> **CONSIGNES**
**A)** Reproduisez à l'identique le passage du texte sur la situation socio-politique allant de « La situation socio-politique » jusqu'à « pays déjà fragilisé. ».
**B)** Dans le texte sur la situation socio-politique, à quoi les menaces de grève générale sont-elles comparées ?
**C)** Rédigez la suite du texte sur la situation socio-politique en reprenant après sa dernière phrase.

La situation socio-politique actuelle du pays est marquée par une tension croissante. Les arrestations de leaders, les condamnations judiciaires, et la cherté de vie décriée par les centrales syndicales pour ne citer que cette liste créent un climat d’asphyxie sociale. Les menaces de grève générale planent comme une épée de Damoclès au-dessus d’un pays déjà fragilisé.
Dans ce contexte, la tentation du désespoir est grande. Pourtant, céder à la colère sans stratégie risque d’aggraver la fracture sociale. Les syndicats, en dénonçant la flambée des prix et la dégradation du pouvoir d’achat, traduisent une souffrance réelle. Mais la réponse ne peut être uniquement dans la confrontation : elle doit aussi être dans la recherche d’un dialogue sincère et inclusif.
La nécessité de tenir
Tenir, ce n’est pas se résigner. Tenir, c’est refuser que la peur ou la misère dicte l’avenir. C’est maintenir la cohésion malgré les secousses, préserver l’unité nationale face aux divisions, et garder la lucidité pour transformer la colère en force constructive. Les citoyens, les syndicats et les institutions doivent trouver un terrain commun, car l’effondrement social ne profite à personne.

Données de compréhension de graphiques
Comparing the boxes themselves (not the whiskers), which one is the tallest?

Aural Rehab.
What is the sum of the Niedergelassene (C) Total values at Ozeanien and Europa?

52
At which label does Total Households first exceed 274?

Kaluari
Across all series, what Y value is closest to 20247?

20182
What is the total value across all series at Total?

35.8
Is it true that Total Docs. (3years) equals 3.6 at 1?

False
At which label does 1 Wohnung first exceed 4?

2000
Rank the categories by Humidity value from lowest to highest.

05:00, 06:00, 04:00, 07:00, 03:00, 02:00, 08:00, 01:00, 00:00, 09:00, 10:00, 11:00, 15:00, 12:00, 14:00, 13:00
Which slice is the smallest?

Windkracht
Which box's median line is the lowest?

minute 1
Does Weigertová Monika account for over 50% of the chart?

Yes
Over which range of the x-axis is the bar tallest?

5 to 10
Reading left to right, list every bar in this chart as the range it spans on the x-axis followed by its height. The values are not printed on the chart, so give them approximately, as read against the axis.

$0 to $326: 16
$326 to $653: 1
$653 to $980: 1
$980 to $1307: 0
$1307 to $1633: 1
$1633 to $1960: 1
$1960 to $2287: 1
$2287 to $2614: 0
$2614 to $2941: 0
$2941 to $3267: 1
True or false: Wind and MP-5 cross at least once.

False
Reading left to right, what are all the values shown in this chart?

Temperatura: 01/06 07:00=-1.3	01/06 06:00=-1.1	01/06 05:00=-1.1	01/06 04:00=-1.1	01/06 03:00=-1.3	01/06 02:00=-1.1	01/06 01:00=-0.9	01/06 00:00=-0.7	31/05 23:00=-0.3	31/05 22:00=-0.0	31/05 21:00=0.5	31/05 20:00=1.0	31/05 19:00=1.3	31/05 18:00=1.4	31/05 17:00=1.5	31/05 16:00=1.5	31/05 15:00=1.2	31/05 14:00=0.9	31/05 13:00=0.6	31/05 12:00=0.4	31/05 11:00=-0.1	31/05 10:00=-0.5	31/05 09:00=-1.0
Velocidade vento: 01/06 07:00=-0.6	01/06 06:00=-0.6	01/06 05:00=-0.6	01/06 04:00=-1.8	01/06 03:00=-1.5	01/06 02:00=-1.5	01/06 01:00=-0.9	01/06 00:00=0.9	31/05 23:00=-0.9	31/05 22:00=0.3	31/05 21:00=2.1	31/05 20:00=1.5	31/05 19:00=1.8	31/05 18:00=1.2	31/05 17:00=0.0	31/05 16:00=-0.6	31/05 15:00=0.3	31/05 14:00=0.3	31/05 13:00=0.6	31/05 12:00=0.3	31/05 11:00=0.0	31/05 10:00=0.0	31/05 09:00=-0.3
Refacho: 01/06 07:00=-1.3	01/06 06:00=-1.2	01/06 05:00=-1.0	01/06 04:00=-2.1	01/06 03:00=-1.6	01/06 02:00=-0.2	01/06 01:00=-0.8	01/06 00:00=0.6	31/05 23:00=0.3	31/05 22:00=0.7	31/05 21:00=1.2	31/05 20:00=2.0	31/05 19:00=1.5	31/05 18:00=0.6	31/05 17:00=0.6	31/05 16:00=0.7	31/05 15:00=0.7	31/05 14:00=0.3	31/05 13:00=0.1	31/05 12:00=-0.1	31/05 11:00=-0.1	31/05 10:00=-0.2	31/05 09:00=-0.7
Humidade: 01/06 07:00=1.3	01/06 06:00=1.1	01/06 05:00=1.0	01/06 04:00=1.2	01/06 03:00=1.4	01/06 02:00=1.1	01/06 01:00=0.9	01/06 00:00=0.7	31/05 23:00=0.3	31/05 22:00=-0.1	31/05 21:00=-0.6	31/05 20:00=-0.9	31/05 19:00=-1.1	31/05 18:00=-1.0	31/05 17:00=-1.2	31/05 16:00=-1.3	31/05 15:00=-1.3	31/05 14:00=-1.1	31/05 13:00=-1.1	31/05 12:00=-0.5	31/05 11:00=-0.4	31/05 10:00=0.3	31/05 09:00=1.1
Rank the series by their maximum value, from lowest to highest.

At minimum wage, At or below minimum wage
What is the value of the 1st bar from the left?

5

> **RÉPONSES ATTENDUES**
**A)**
La situation socio-politique actuelle du pays est marquée par une tension croissante. Les arrestations de leaders, les condamnations judiciaires, et la cherté de vie décriée par les centrales syndicales pour ne citer que cette liste créent un climat d’asphyxie sociale. Les menaces de grève générale planent comme une épée de Damoclès au-dessus d’un pays déjà fragilisé.

**B)** À une épée de Damoclès planant au-dessus d'un pays déjà fragilisé.

**C)**
La crise actuelle est un test de maturité politique et citoyenne. Les dirigeants doivent comprendre que la répression ne peut remplacer la gouvernance, et les syndicats doivent mesurer que la grève, si elle est nécessaire, doit rester un outil de pression responsable. La société tout entière est appelée à tenir, non pas par passivité, mais par résilience et exigence de justice. La situation est intenable, mais elle n’est pas irrémédiable.
Dans ce contexte, l’appel à la retenue, à la concertation et à la restauration de la confiance n’est pas un luxe : c’est une urgence vitale pour préserver la cohésion nationale et éviter que le pays ne sombre davantage dans l’instabilité.